* _Directions for this task_:
Write out all of the entries that follow, word for word, but skip the pictures.

* _Input data_:
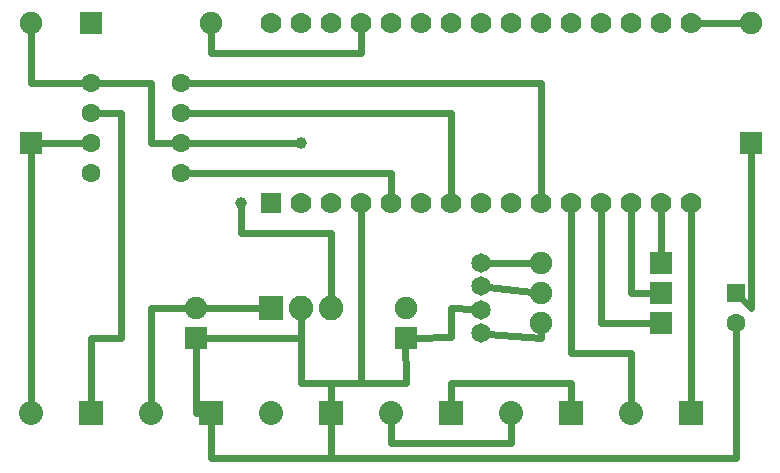
<source format=gbl>
G04 MADE WITH FRITZING*
G04 WWW.FRITZING.ORG*
G04 DOUBLE SIDED*
G04 HOLES PLATED*
G04 CONTOUR ON CENTER OF CONTOUR VECTOR*
%ASAXBY*%
%FSLAX23Y23*%
%MOIN*%
%OFA0B0*%
%SFA1.0B1.0*%
%ADD10C,0.070000*%
%ADD11C,0.063000*%
%ADD12C,0.075000*%
%ADD13C,0.080000*%
%ADD14C,0.082000*%
%ADD15C,0.039370*%
%ADD16C,0.065000*%
%ADD17C,0.062992*%
%ADD18R,0.070000X0.069972*%
%ADD19R,0.075000X0.075000*%
%ADD20R,0.080000X0.080000*%
%ADD21R,0.082000X0.082000*%
%ADD22R,0.062992X0.062992*%
%ADD23C,0.024000*%
%LNCOPPER0*%
G90*
G70*
G54D10*
X1033Y1148D03*
X1133Y1148D03*
X1233Y1148D03*
X1333Y1148D03*
X1433Y1148D03*
X1533Y1148D03*
X1633Y1148D03*
X1733Y1148D03*
X1833Y1148D03*
X1933Y1148D03*
X2033Y1148D03*
X2133Y1148D03*
X2233Y1148D03*
X2333Y1148D03*
X2433Y1148D03*
X1033Y1748D03*
X1133Y1748D03*
X1233Y1748D03*
X1333Y1748D03*
X1433Y1748D03*
X1533Y1748D03*
X1633Y1748D03*
X1733Y1748D03*
X1833Y1748D03*
X1933Y1748D03*
X2033Y1748D03*
X2133Y1748D03*
X2233Y1748D03*
X2333Y1748D03*
X2433Y1748D03*
G54D11*
X733Y1248D03*
X733Y1348D03*
X733Y1448D03*
X733Y1548D03*
X433Y1548D03*
X433Y1448D03*
X433Y1348D03*
X433Y1248D03*
G54D12*
X233Y1348D03*
X233Y1748D03*
X433Y1748D03*
X833Y1748D03*
G54D13*
X1633Y448D03*
X1433Y448D03*
X1233Y448D03*
X1033Y448D03*
X433Y448D03*
X233Y448D03*
X833Y448D03*
X633Y448D03*
X2433Y448D03*
X2233Y448D03*
X2033Y448D03*
X1833Y448D03*
G54D14*
X1033Y798D03*
X1133Y798D03*
X1233Y798D03*
G54D12*
X1483Y698D03*
X1483Y798D03*
X783Y698D03*
X783Y798D03*
G54D15*
X1133Y1348D03*
X933Y1148D03*
G54D12*
X2633Y1348D03*
X2633Y1748D03*
G54D16*
X1733Y712D03*
X1733Y791D03*
X1733Y869D03*
X1733Y948D03*
G54D17*
X2583Y847D03*
X2583Y748D03*
G54D12*
X2333Y748D03*
X1933Y748D03*
X2333Y848D03*
X1933Y848D03*
X2333Y948D03*
X1933Y948D03*
G54D18*
X1033Y1148D03*
G54D19*
X233Y1348D03*
X433Y1748D03*
G54D20*
X1633Y448D03*
X1233Y448D03*
X433Y448D03*
X833Y448D03*
X2433Y448D03*
X2033Y448D03*
G54D21*
X1033Y798D03*
G54D19*
X1483Y698D03*
X783Y698D03*
X2633Y1348D03*
G54D22*
X2583Y847D03*
G54D19*
X2333Y748D03*
X2333Y848D03*
X2333Y948D03*
G54D23*
X2433Y1119D02*
X2433Y479D01*
D02*
X1633Y479D02*
X1633Y548D01*
D02*
X2033Y548D02*
X2033Y479D01*
D02*
X1633Y548D02*
X2033Y548D01*
D02*
X1433Y417D02*
X1433Y348D01*
D02*
X1433Y348D02*
X1833Y348D01*
D02*
X1833Y348D02*
X1833Y417D01*
D02*
X406Y1348D02*
X262Y1348D01*
D02*
X233Y479D02*
X233Y1320D01*
D02*
X1933Y1177D02*
X1933Y1548D01*
D02*
X1933Y1548D02*
X760Y1548D01*
D02*
X706Y1348D02*
X633Y1348D01*
D02*
X633Y1548D02*
X460Y1548D01*
D02*
X633Y1348D02*
X633Y1548D01*
D02*
X1633Y1448D02*
X760Y1448D01*
D02*
X1633Y1177D02*
X1633Y1448D01*
D02*
X1433Y1248D02*
X760Y1248D01*
D02*
X1433Y1177D02*
X1433Y1248D01*
D02*
X1333Y1648D02*
X833Y1648D01*
D02*
X833Y1648D02*
X833Y1720D01*
D02*
X1333Y1719D02*
X1333Y1648D01*
D02*
X1114Y1348D02*
X760Y1348D01*
D02*
X1333Y548D02*
X1333Y1119D01*
D02*
X1485Y548D02*
X1481Y696D01*
D02*
X1333Y548D02*
X1485Y548D01*
D02*
X1481Y696D02*
X1463Y678D01*
D02*
X1233Y548D02*
X1333Y548D01*
D02*
X1233Y548D02*
X1233Y479D01*
D02*
X1133Y548D02*
X1233Y548D01*
D02*
X1133Y766D02*
X1133Y548D01*
D02*
X533Y696D02*
X533Y1448D01*
D02*
X533Y1448D02*
X460Y1448D01*
D02*
X433Y696D02*
X533Y696D01*
D02*
X433Y479D02*
X433Y696D01*
D02*
X233Y1548D02*
X406Y1548D01*
D02*
X233Y1720D02*
X233Y1548D01*
D02*
X933Y1048D02*
X1233Y1048D01*
D02*
X1233Y1048D02*
X1233Y830D01*
D02*
X933Y1129D02*
X933Y1048D01*
D02*
X2333Y1119D02*
X2333Y996D01*
D02*
X2333Y996D02*
X2333Y977D01*
D02*
X2233Y848D02*
X2305Y848D01*
D02*
X2233Y1119D02*
X2233Y848D01*
D02*
X2133Y748D02*
X2305Y748D01*
D02*
X2133Y1119D02*
X2133Y748D01*
D02*
X2033Y648D02*
X2233Y648D01*
D02*
X2033Y1119D02*
X2033Y948D01*
D02*
X2033Y948D02*
X2033Y648D01*
D02*
X2233Y648D02*
X2233Y479D01*
D02*
X1933Y696D02*
X1933Y720D01*
D02*
X1757Y710D02*
X1933Y696D01*
D02*
X1905Y851D02*
X1757Y867D01*
D02*
X1757Y948D02*
X1905Y948D01*
D02*
X1633Y700D02*
X1633Y796D01*
D02*
X1633Y796D02*
X1710Y792D01*
D02*
X1512Y698D02*
X1633Y700D01*
D02*
X2585Y296D02*
X2583Y721D01*
D02*
X1233Y298D02*
X2585Y296D01*
D02*
X1233Y417D02*
X1233Y298D01*
D02*
X2633Y798D02*
X2603Y828D01*
D02*
X2633Y1320D02*
X2633Y798D01*
D02*
X2533Y1748D02*
X2605Y1748D01*
D02*
X2462Y1748D02*
X2533Y1748D01*
D02*
X1133Y766D02*
X1133Y698D01*
D02*
X1133Y698D02*
X812Y698D01*
D02*
X783Y448D02*
X783Y670D01*
D02*
X802Y448D02*
X783Y448D01*
D02*
X633Y798D02*
X633Y479D01*
D02*
X755Y798D02*
X633Y798D01*
D02*
X1001Y798D02*
X812Y798D01*
D02*
X1233Y298D02*
X833Y298D01*
D02*
X833Y298D02*
X833Y417D01*
D02*
X1233Y417D02*
X1233Y298D01*
G04 End of Copper0*
M02*
</source>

* _Response to this task_:
<source format=gbl>
G04 MADE WITH FRITZING*
G04 WWW.FRITZING.ORG*
G04 DOUBLE SIDED*
G04 HOLES PLATED*
G04 CONTOUR ON CENTER OF CONTOUR VECTOR*
%ASAXBY*%
%FSLAX23Y23*%
%MOIN*%
%OFA0B0*%
%SFA1.0B1.0*%
%ADD10C,0.070000*%
%ADD11C,0.063000*%
%ADD12C,0.075000*%
%ADD13C,0.080000*%
%ADD14C,0.082000*%
%ADD15C,0.039370*%
%ADD16C,0.065000*%
%ADD17C,0.062992*%
%ADD18R,0.070000X0.069972*%
%ADD19R,0.075000X0.075000*%
%ADD20R,0.080000X0.080000*%
%ADD21R,0.082000X0.082000*%
%ADD22R,0.062992X0.062992*%
%ADD23C,0.024000*%
%LNCOPPER0*%
G90*
G70*
G54D10*
X1033Y1148D03*
X1133Y1148D03*
X1233Y1148D03*
X1333Y1148D03*
X1433Y1148D03*
X1533Y1148D03*
X1633Y1148D03*
X1733Y1148D03*
X1833Y1148D03*
X1933Y1148D03*
X2033Y1148D03*
X2133Y1148D03*
X2233Y1148D03*
X2333Y1148D03*
X2433Y1148D03*
X1033Y1748D03*
X1133Y1748D03*
X1233Y1748D03*
X1333Y1748D03*
X1433Y1748D03*
X1533Y1748D03*
X1633Y1748D03*
X1733Y1748D03*
X1833Y1748D03*
X1933Y1748D03*
X2033Y1748D03*
X2133Y1748D03*
X2233Y1748D03*
X2333Y1748D03*
X2433Y1748D03*
G54D11*
X733Y1248D03*
X733Y1348D03*
X733Y1448D03*
X733Y1548D03*
X433Y1548D03*
X433Y1448D03*
X433Y1348D03*
X433Y1248D03*
G54D12*
X233Y1348D03*
X233Y1748D03*
X433Y1748D03*
X833Y1748D03*
G54D13*
X1633Y448D03*
X1433Y448D03*
X1233Y448D03*
X1033Y448D03*
X433Y448D03*
X233Y448D03*
X833Y448D03*
X633Y448D03*
X2433Y448D03*
X2233Y448D03*
X2033Y448D03*
X1833Y448D03*
G54D14*
X1033Y798D03*
X1133Y798D03*
X1233Y798D03*
G54D12*
X1483Y698D03*
X1483Y798D03*
X783Y698D03*
X783Y798D03*
G54D15*
X1133Y1348D03*
X933Y1148D03*
G54D12*
X2633Y1348D03*
X2633Y1748D03*
G54D16*
X1733Y712D03*
X1733Y791D03*
X1733Y869D03*
X1733Y948D03*
G54D17*
X2583Y847D03*
X2583Y748D03*
G54D12*
X2333Y748D03*
X1933Y748D03*
X2333Y848D03*
X1933Y848D03*
X2333Y948D03*
X1933Y948D03*
G54D18*
X1033Y1148D03*
G54D19*
X233Y1348D03*
X433Y1748D03*
G54D20*
X1633Y448D03*
X1233Y448D03*
X433Y448D03*
X833Y448D03*
X2433Y448D03*
X2033Y448D03*
G54D21*
X1033Y798D03*
G54D19*
X1483Y698D03*
X783Y698D03*
X2633Y1348D03*
G54D22*
X2583Y847D03*
G54D19*
X2333Y748D03*
X2333Y848D03*
X2333Y948D03*
G54D23*
X2433Y1119D02*
X2433Y479D01*
D02*
X1633Y479D02*
X1633Y548D01*
D02*
X2033Y548D02*
X2033Y479D01*
D02*
X1633Y548D02*
X2033Y548D01*
D02*
X1433Y417D02*
X1433Y348D01*
D02*
X1433Y348D02*
X1833Y348D01*
D02*
X1833Y348D02*
X1833Y417D01*
D02*
X406Y1348D02*
X262Y1348D01*
D02*
X233Y479D02*
X233Y1320D01*
D02*
X1933Y1177D02*
X1933Y1548D01*
D02*
X1933Y1548D02*
X760Y1548D01*
D02*
X706Y1348D02*
X633Y1348D01*
D02*
X633Y1548D02*
X460Y1548D01*
D02*
X633Y1348D02*
X633Y1548D01*
D02*
X1633Y1448D02*
X760Y1448D01*
D02*
X1633Y1177D02*
X1633Y1448D01*
D02*
X1433Y1248D02*
X760Y1248D01*
D02*
X1433Y1177D02*
X1433Y1248D01*
D02*
X1333Y1648D02*
X833Y1648D01*
D02*
X833Y1648D02*
X833Y1720D01*
D02*
X1333Y1719D02*
X1333Y1648D01*
D02*
X1114Y1348D02*
X760Y1348D01*
D02*
X1333Y548D02*
X1333Y1119D01*
D02*
X1485Y548D02*
X1481Y696D01*
D02*
X1333Y548D02*
X1485Y548D01*
D02*
X1481Y696D02*
X1463Y678D01*
D02*
X1233Y548D02*
X1333Y548D01*
D02*
X1233Y548D02*
X1233Y479D01*
D02*
X1133Y548D02*
X1233Y548D01*
D02*
X1133Y766D02*
X1133Y548D01*
D02*
X533Y696D02*
X533Y1448D01*
D02*
X533Y1448D02*
X460Y1448D01*
D02*
X433Y696D02*
X533Y696D01*
D02*
X433Y479D02*
X433Y696D01*
D02*
X233Y1548D02*
X406Y1548D01*
D02*
X233Y1720D02*
X233Y1548D01*
D02*
X933Y1048D02*
X1233Y1048D01*
D02*
X1233Y1048D02*
X1233Y830D01*
D02*
X933Y1129D02*
X933Y1048D01*
D02*
X2333Y1119D02*
X2333Y996D01*
D02*
X2333Y996D02*
X2333Y977D01*
D02*
X2233Y848D02*
X2305Y848D01*
D02*
X2233Y1119D02*
X2233Y848D01*
D02*
X2133Y748D02*
X2305Y748D01*
D02*
X2133Y1119D02*
X2133Y748D01*
D02*
X2033Y648D02*
X2233Y648D01*
D02*
X2033Y1119D02*
X2033Y948D01*
D02*
X2033Y948D02*
X2033Y648D01*
D02*
X2233Y648D02*
X2233Y479D01*
D02*
X1933Y696D02*
X1933Y720D01*
D02*
X1757Y710D02*
X1933Y696D01*
D02*
X1905Y851D02*
X1757Y867D01*
D02*
X1757Y948D02*
X1905Y948D01*
D02*
X1633Y700D02*
X1633Y796D01*
D02*
X1633Y796D02*
X1710Y792D01*
D02*
X1512Y698D02*
X1633Y700D01*
D02*
X2585Y296D02*
X2583Y721D01*
D02*
X1233Y298D02*
X2585Y296D01*
D02*
X1233Y417D02*
X1233Y298D01*
D02*
X2633Y798D02*
X2603Y828D01*
D02*
X2633Y1320D02*
X2633Y798D01*
D02*
X2533Y1748D02*
X2605Y1748D01*
D02*
X2462Y1748D02*
X2533Y1748D01*
D02*
X1133Y766D02*
X1133Y698D01*
D02*
X1133Y698D02*
X812Y698D01*
D02*
X783Y448D02*
X783Y670D01*
D02*
X802Y448D02*
X783Y448D01*
D02*
X633Y798D02*
X633Y479D01*
D02*
X755Y798D02*
X633Y798D01*
D02*
X1001Y798D02*
X812Y798D01*
D02*
X1233Y298D02*
X833Y298D01*
D02*
X833Y298D02*
X833Y417D01*
D02*
X1233Y417D02*
X1233Y298D01*
G04 End of Copper0*
M02*
</source>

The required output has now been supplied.